In the 1970s, the agency sent astronauts to northeastern Ontario to prepare for their trips to the moon — and helped drive the region’s scientific aspirations
SUDBURY — In 1971, astronauts John Young and Charles Duke loaded up with equipment —backpacks, radios, cameras — and walked along rocky ledges, communicating their movements as if to a home base.
Later that year, they’d do the same thing nearly 385,000 kilometres away as astronauts on the Apollo 16 moon mission. On this day, though, they were in the Sudbury Basin, practising for the real thing.
“Once they did their traverse, we would go over what they saw,” remembers Don Phipps, a local geologist who helped facilitate the training. “One of the objects of this visit is that when they got on the moon, they could report back with some kind of knowledge of what they saw on the ground.”
The visit was the first of two that NASA took to Sudbury to prepare for the final two Apollo missions. Fifty years after the first astronauts landed on the moon, local experts say that these visits helped redefine the public’s understanding of the area’s geological history and spurred a dedication to scientific discovery in the region.

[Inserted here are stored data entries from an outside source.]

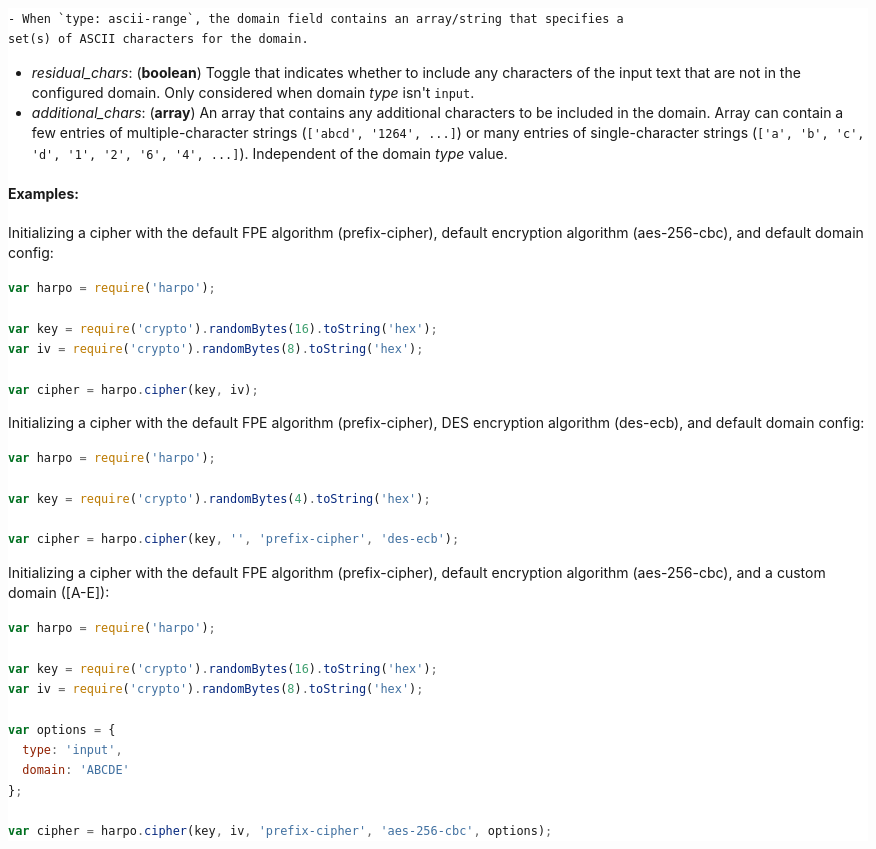     - When `type: ascii-range`, the domain field contains an array/string that specifies a 
    set(s) of ASCII characters for the domain.
  - *residual_chars*: (**boolean**) Toggle that indicates whether to include any characters of 
  the input text that are not in the configured domain. Only considered when domain *type* isn't `input`.
  - *additional_chars*: (**array**) An array that contains any additional characters to be 
  included in the domain. Array can contain a few entries of multiple-character 
  strings (```['abcd', '1264', ...]```) or many entries of single-character 
  strings (```['a', 'b', 'c', 'd', '1', '2', '6', '4', ...]```). Independent of the domain *type* value.
  
#### Examples:

Initializing a cipher with the default FPE algorithm (prefix-cipher), default encryption algorithm (aes-256-cbc), 
and default domain config:

```js
var harpo = require('harpo');

var key = require('crypto').randomBytes(16).toString('hex');
var iv = require('crypto').randomBytes(8).toString('hex');

var cipher = harpo.cipher(key, iv);
```

Initializing a cipher with the default FPE algorithm (prefix-cipher), DES encryption algorithm (des-ecb), and 
default domain config:

```js
var harpo = require('harpo');

var key = require('crypto').randomBytes(4).toString('hex');

var cipher = harpo.cipher(key, '', 'prefix-cipher', 'des-ecb');
```

Initializing a cipher with the default FPE algorithm (prefix-cipher), default encryption algorithm (aes-256-cbc), 
and a custom domain ([A-E]):

```js
var harpo = require('harpo');

var key = require('crypto').randomBytes(16).toString('hex');
var iv = require('crypto').randomBytes(8).toString('hex');

var options = {
  type: 'input',
  domain: 'ABCDE'
};

var cipher = harpo.cipher(key, iv, 'prefix-cipher', 'aes-256-cbc', options);
```
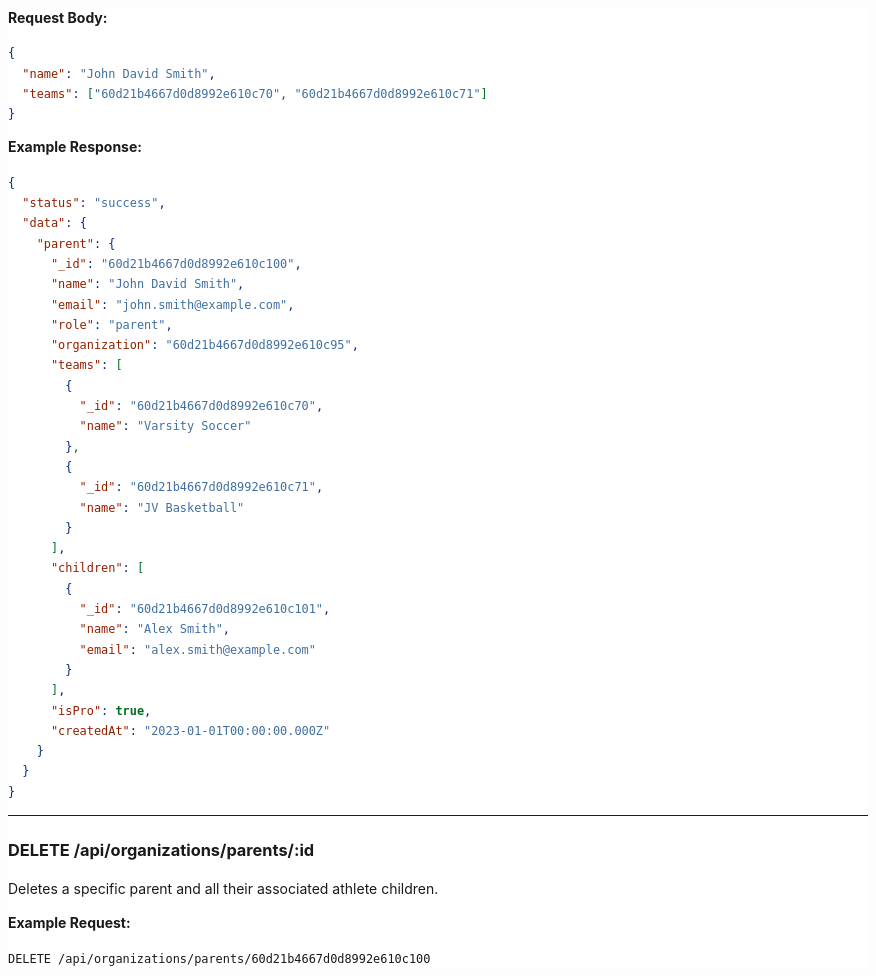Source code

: **Request Body:**
```json
{
  "name": "John David Smith",
  "teams": ["60d21b4667d0d8992e610c70", "60d21b4667d0d8992e610c71"]
}
```

**Example Response:**
```json
{
  "status": "success",
  "data": {
    "parent": {
      "_id": "60d21b4667d0d8992e610c100",
      "name": "John David Smith",
      "email": "john.smith@example.com",
      "role": "parent",
      "organization": "60d21b4667d0d8992e610c95",
      "teams": [
        {
          "_id": "60d21b4667d0d8992e610c70",
          "name": "Varsity Soccer"
        },
        {
          "_id": "60d21b4667d0d8992e610c71",
          "name": "JV Basketball"
        }
      ],
      "children": [
        {
          "_id": "60d21b4667d0d8992e610c101",
          "name": "Alex Smith",
          "email": "alex.smith@example.com"
        }
      ],
      "isPro": true,
      "createdAt": "2023-01-01T00:00:00.000Z"
    }
  }
}
```

-----------------------------------------------------------
  
### DELETE /api/organizations/parents/:id

Deletes a specific parent and all their associated athlete children.

**Example Request:**
```
DELETE /api/organizations/parents/60d21b4667d0d8992e610c100
```
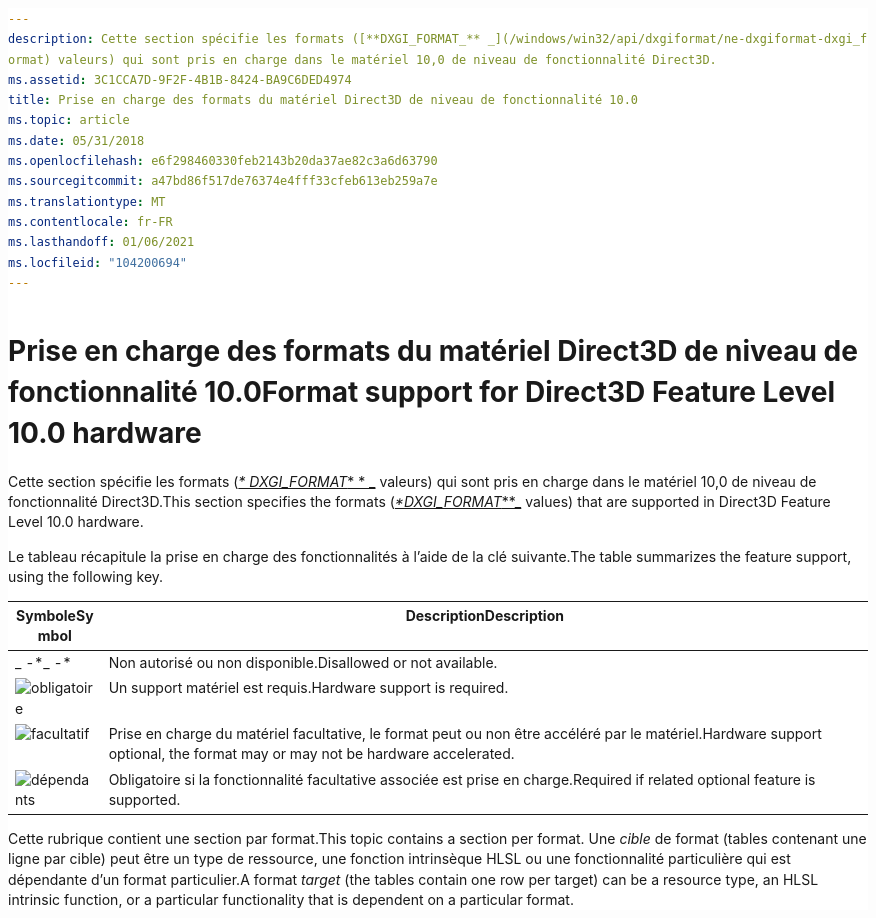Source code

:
 ```yaml
---
description: Cette section spécifie les formats ([**DXGI_FORMAT_** _](/windows/win32/api/dxgiformat/ne-dxgiformat-dxgi_format) valeurs) qui sont pris en charge dans le matériel 10,0 de niveau de fonctionnalité Direct3D.
ms.assetid: 3C1CCA7D-9F2F-4B1B-8424-BA9C6DED4974
title: Prise en charge des formats du matériel Direct3D de niveau de fonctionnalité 10.0
ms.topic: article
ms.date: 05/31/2018
ms.openlocfilehash: e6f298460330feb2143b20da37ae82c3a6d63790
ms.sourcegitcommit: a47bd86f517de76374e4fff33cfeb613eb259a7e
ms.translationtype: MT
ms.contentlocale: fr-FR
ms.lasthandoff: 01/06/2021
ms.locfileid: "104200694"
---
```

# <a name="format-support-for-direct3d-feature-level-100-hardware"></a><span data-ttu-id="2b66d-103">Prise en charge des formats du matériel Direct3D de niveau de fonctionnalité 10.0</span><span class="sxs-lookup"><span data-stu-id="2b66d-103">Format support for Direct3D Feature Level 10.0 hardware</span></span>

<span data-ttu-id="2b66d-104">Cette section spécifie les formats ([_\* DXGI_FORMAT_\* \* _](/windows/win32/api/dxgiformat/ne-dxgiformat-dxgi_format) valeurs) qui sont pris en charge dans le matériel 10,0 de niveau de fonctionnalité Direct3D.</span><span class="sxs-lookup"><span data-stu-id="2b66d-104">This section specifies the formats ([_\*DXGI_FORMAT_\*\*_](/windows/win32/api/dxgiformat/ne-dxgiformat-dxgi_format) values) that are supported in Direct3D Feature Level 10.0 hardware.</span></span>

<span data-ttu-id="2b66d-105">Le tableau récapitule la prise en charge des fonctionnalités à l’aide de la clé suivante.</span><span class="sxs-lookup"><span data-stu-id="2b66d-105">The table summarizes the feature support, using the following key.</span></span>

| <span data-ttu-id="2b66d-106">Symbole</span><span class="sxs-lookup"><span data-stu-id="2b66d-106">Symbol</span></span>                            | <span data-ttu-id="2b66d-107">Description</span><span class="sxs-lookup"><span data-stu-id="2b66d-107">Description</span></span>                                                                   |
|-----------------------------------|-------------------------------------------------------------------------------|
| <span data-ttu-id="2b66d-108">_ *-*\*</span><span class="sxs-lookup"><span data-stu-id="2b66d-108">_ *-*\*</span></span>                             | <span data-ttu-id="2b66d-109">Non autorisé ou non disponible.</span><span class="sxs-lookup"><span data-stu-id="2b66d-109">Disallowed or not available.</span></span>                                                  |
| ![obligatoire](images/letter-r.jpg)  | <span data-ttu-id="2b66d-111">Un support matériel est requis.</span><span class="sxs-lookup"><span data-stu-id="2b66d-111">Hardware support is required.</span></span>                                                 |
| ![facultatif](images/letter-o.jpg)  | <span data-ttu-id="2b66d-113">Prise en charge du matériel facultative, le format peut ou non être accéléré par le matériel.</span><span class="sxs-lookup"><span data-stu-id="2b66d-113">Hardware support optional, the format may or may not be hardware accelerated.</span></span> |
| ![dépendants](images/letter-d.jpg) | <span data-ttu-id="2b66d-115">Obligatoire si la fonctionnalité facultative associée est prise en charge.</span><span class="sxs-lookup"><span data-stu-id="2b66d-115">Required if related optional feature is supported.</span></span>                            |

<span data-ttu-id="2b66d-116">Cette rubrique contient une section par format.</span><span class="sxs-lookup"><span data-stu-id="2b66d-116">This topic contains a section per format.</span></span> <span data-ttu-id="2b66d-117">Une *cible* de format (tables contenant une ligne par cible) peut être un type de ressource, une fonction intrinsèque HLSL ou une fonctionnalité particulière qui est dépendante d’un format particulier.</span><span class="sxs-lookup"><span data-stu-id="2b66d-117">A format *target* (the tables contain one row per target) can be a resource type, an HLSL intrinsic function, or a particular functionality that is dependent on a particular format.</span></span>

On December 7, 1972, David Pearson, a professor in the School of Environment at Laurentian University, stayed up past midnight with his students to record the launch of Apollo 17. Earlier that year, Pearson had joined astronauts Gene Cernan and Harrison (Jack) Schmitt on a tour of the Sudbury Basin, a geological formation that resembles meteoric craters found on the moon and, like it, features breccia — “rock that consists of smashed up rock, rock with a lot of fragments,” Phipps explains.